PG: WHAT MADE YOU WANT TO COVER PAPA WAS A ROLLING STONE AND MOTORHEAD'S ACE OF SPADES ON THE ALBUM?

WC: We were actually trying to mimic the Rare Earth version. That was a song that needed a home. I was in Australia a year and a half ago on tour, and I stayed to see the world and we went down to this bar and saw this Dallas Frasca she was the real deal! Jeff Curran was her guitar player. He was this little Angus Young sized guy with a beard and played left handed dyslexic guitar. They were so kind and we connected immediately after the show. Two days later we found ourselves in the studio with them and I picked that song. We got into the studio, we didn't know these guys, we wondered in as a collective and tracked the song. I'm actually singing falsetto on that track, I sound like Curtis Mayfield! (With emulates Curtis singing Move On Up) When I heard her sing, I immediately felt small as a vocalist, because she's fantastic. So I had to do something else, so I started to sing this crazy high vocal, I've never done that before! I had that song in my back pocket for a year, and now we are our own label and our own bosses, we can do what we want to do. I gave it to Dave and said here's this vocal, it's already been mixed, let's do something with it, Dallas Frasca needs to be celebrated and the song needs a home. There's no good reason why that song is there, but I'm glad it is!

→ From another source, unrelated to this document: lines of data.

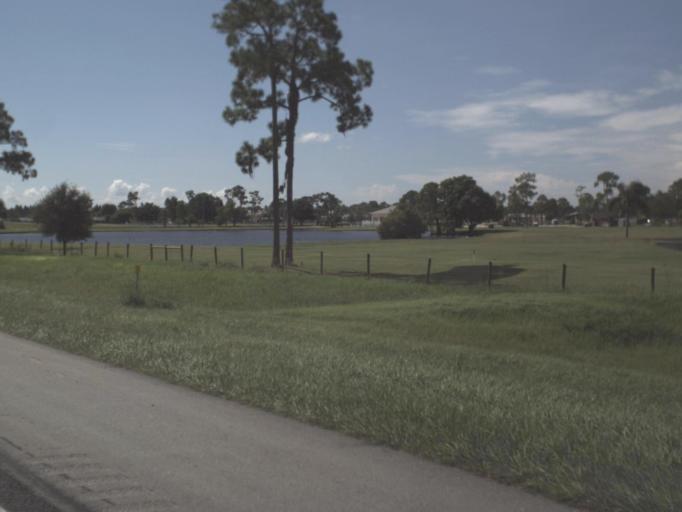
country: US
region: Florida
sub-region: Charlotte County
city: Charlotte Park
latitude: 26.8882
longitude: -81.9952
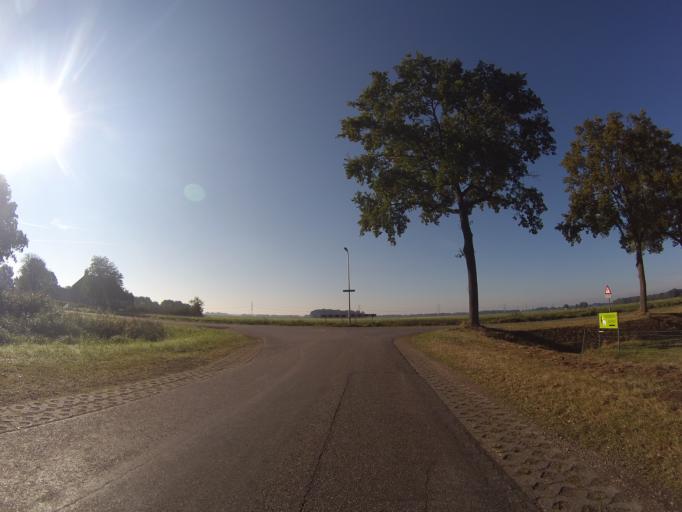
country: NL
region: Drenthe
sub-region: Gemeente Coevorden
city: Sleen
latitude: 52.7382
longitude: 6.7857
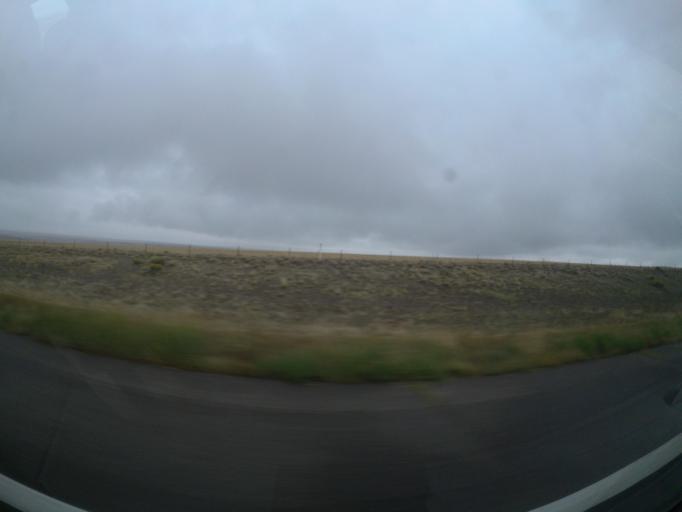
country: US
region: Colorado
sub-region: Arapahoe County
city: Byers
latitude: 39.7332
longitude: -103.9000
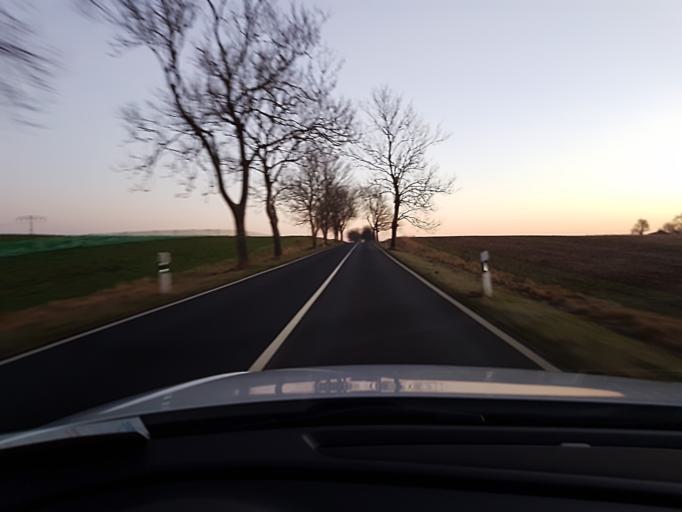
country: DE
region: Mecklenburg-Vorpommern
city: Gingst
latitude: 54.4997
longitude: 13.2800
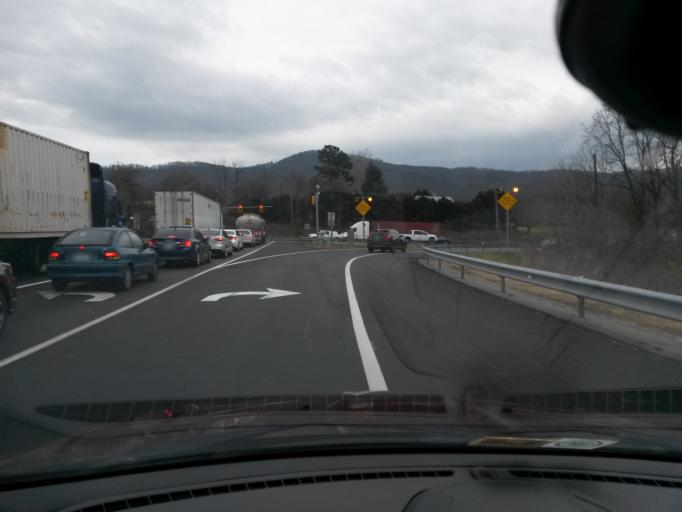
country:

PG: THE BAND ARE BEST KNOWN FOR THEIR HITS CATS IN THE CRADLE AND EVERYTHING ABOUT YOU, BUT HOW WOULD YOU LIKE THE BAND TO BE REMEMBERED?

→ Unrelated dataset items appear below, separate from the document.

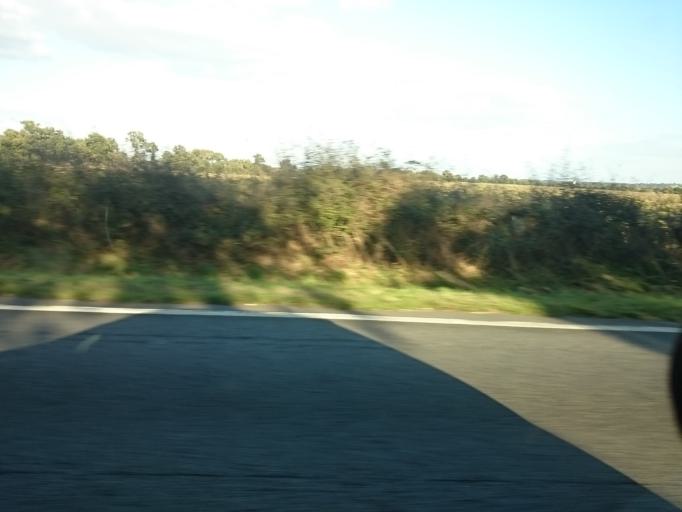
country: FR
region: Brittany
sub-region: Departement d'Ille-et-Vilaine
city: Grand-Fougeray
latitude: 47.7134
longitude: -1.7068
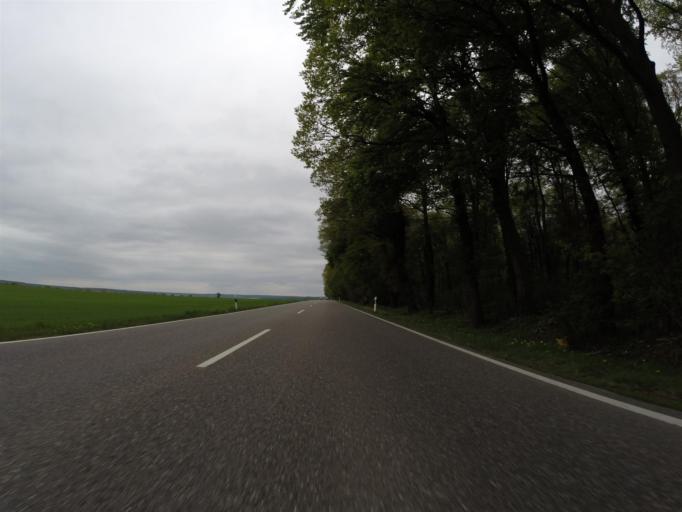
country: DE
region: Saxony-Anhalt
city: Naumburg
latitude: 51.1270
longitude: 11.7874
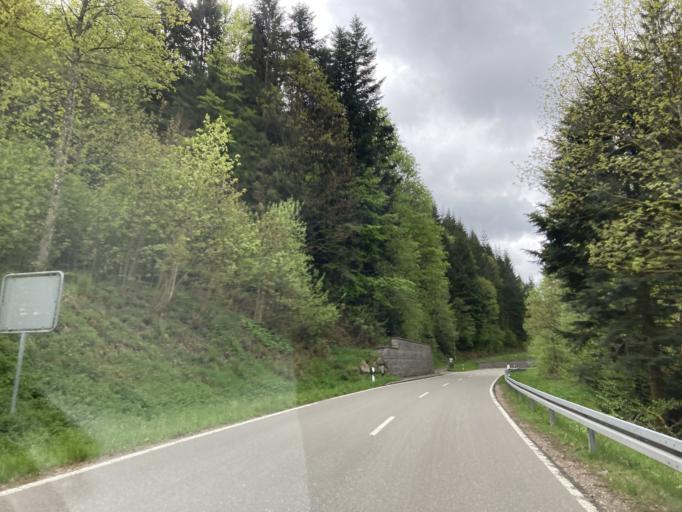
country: DE
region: Baden-Wuerttemberg
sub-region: Freiburg Region
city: Schonach im Schwarzwald
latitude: 48.1714
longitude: 8.1594
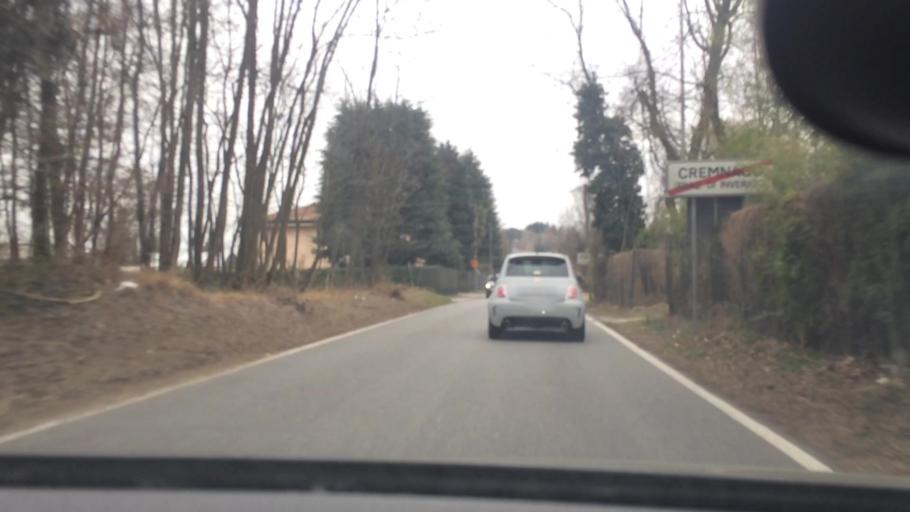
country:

WC: A good rock and roll band!

PG: DID YOU COME FROM A MUSICAL BACKGROUND?

WC: My Mom's a pianist and a singer, but that's not where I was at, but I tortured my Mom as a child! I have art and music in me, but my attention span is not childlike, it's childish. I can't sit down and learn guitar and I know that had I practised an instrument, particularly the piano, then I'd really know what I was doing. But music is within me 100%. I ended up being a singer because I already knew how to talk. I grew up without me Dad around, so my Father figures were Ozzy Osbourne, Rob Halford, Bon Scott, Cat Stevens, Ronnie Van Zant. So I listened to a lot of rock n roll music as a kid. To say I was obsessed wouldn't be an understatement. I was in my room as loud as I could go, like I was possessed, saying 'I'm gonna be in a band! I'm gonna be in a band! I'm going to be a guitar player and tour around the world.' I was crazy.

PG: WHAT FIRST FORMED YOUR LOVE FOR MUSIC?

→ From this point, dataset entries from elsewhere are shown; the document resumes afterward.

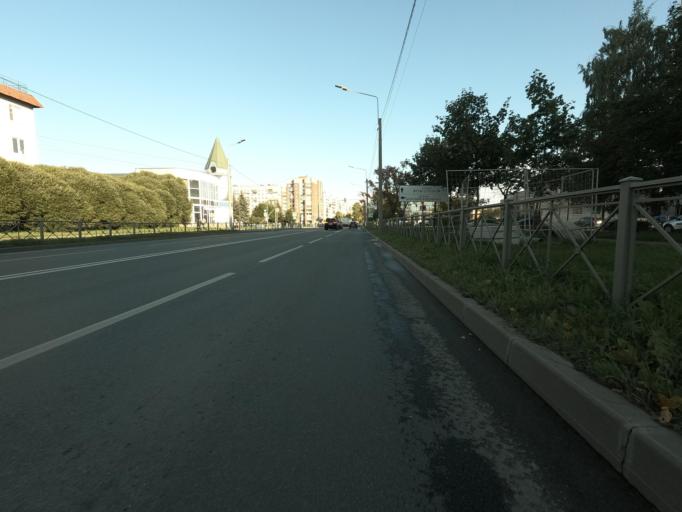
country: RU
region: St.-Petersburg
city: Kolpino
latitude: 59.7416
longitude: 30.5772
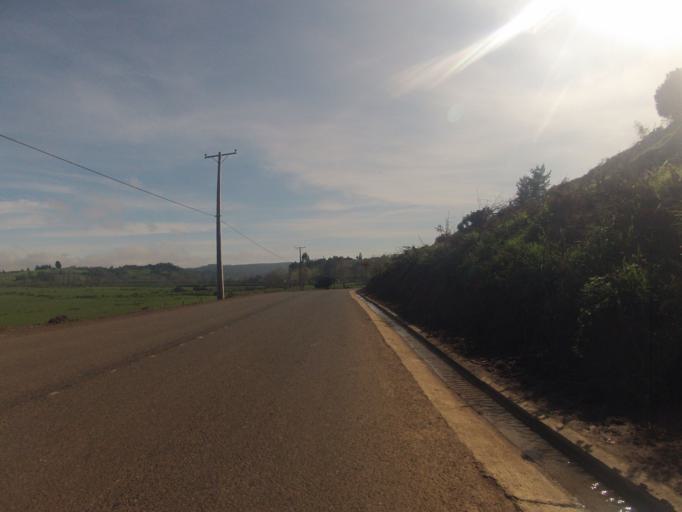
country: CL
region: Araucania
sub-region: Provincia de Cautin
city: Temuco
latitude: -38.7131
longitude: -72.5993
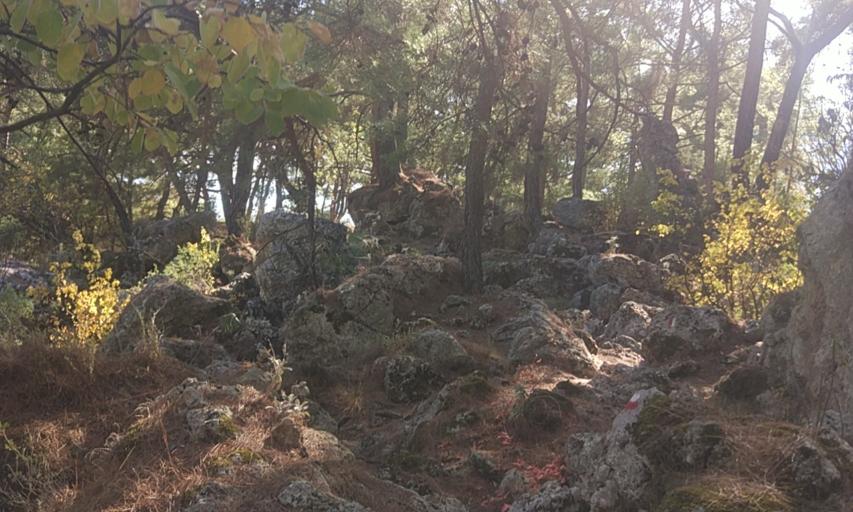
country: TR
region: Antalya
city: Tekirova
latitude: 36.4892
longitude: 30.4277
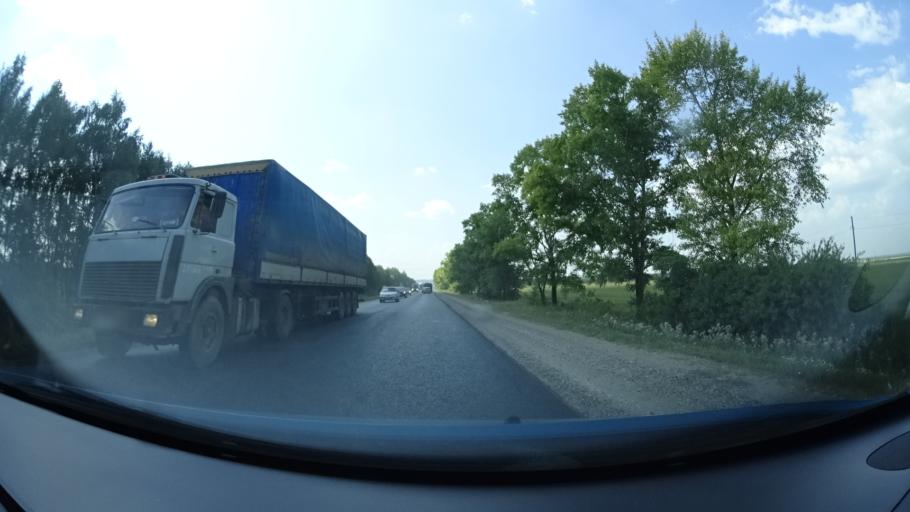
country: RU
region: Bashkortostan
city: Kandry
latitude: 54.5271
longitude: 54.0650
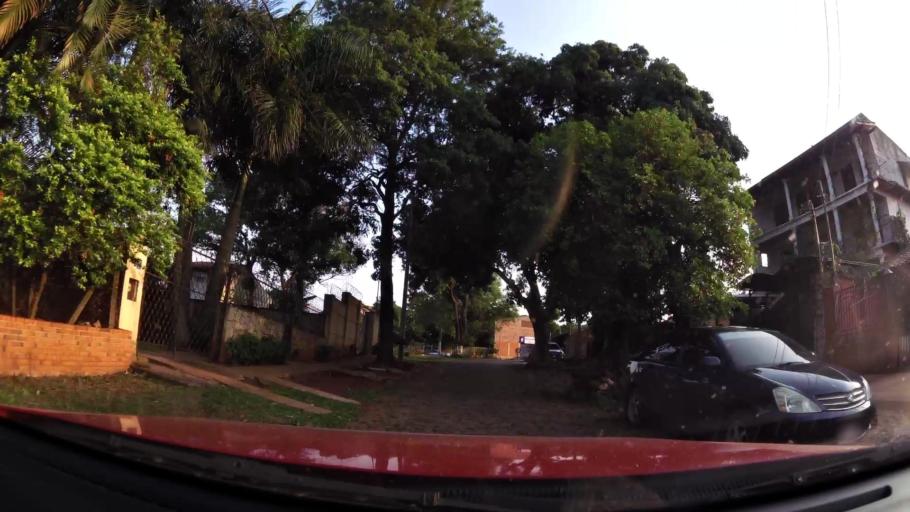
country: PY
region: Central
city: Lambare
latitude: -25.3534
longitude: -57.6012
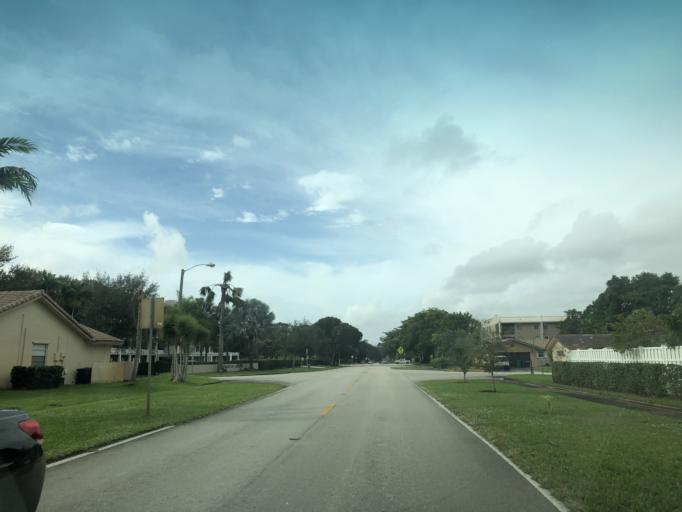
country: US
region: Florida
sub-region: Broward County
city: North Lauderdale
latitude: 26.2463
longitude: -80.2405
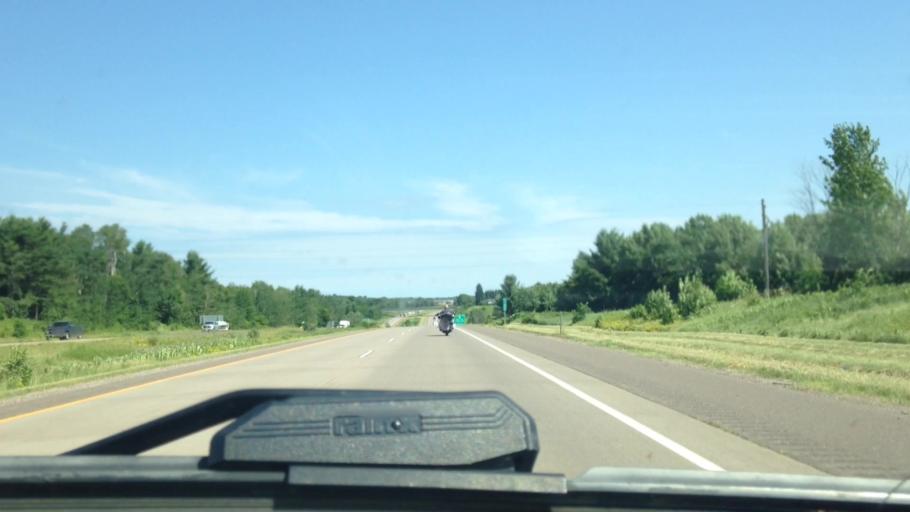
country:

WC: Jimi Hendrix! He's magical, he's from the source. My room was covered in Jimi Hendrix posters.

PG: ARE YOU WORKING ON ANY PROJECTS OUTSIDE UGLY KID JOE?

WC: Richards/Crane, that's my other side project and there's a single called Black and White and that features Myles Kennedy and it's really beautiful. I filmed it all in London on the cheap, it's a special video. And that album is out now on the interweb. That's singer/songwriter based stuff, that's a calm record. If you listen to the drumming there are no overhead cymbals, that's based on the Al Green Call Me record, you won't find any overhead cymbals on that you'll just find the vocal shining bright. So check that out.

PG: WHAT'S NEXT?

WC: I'm pretty sure we're going to manifest a summer tour and keep building the fire of this record, throw on some more kindling and see if we can get a big bonfire going!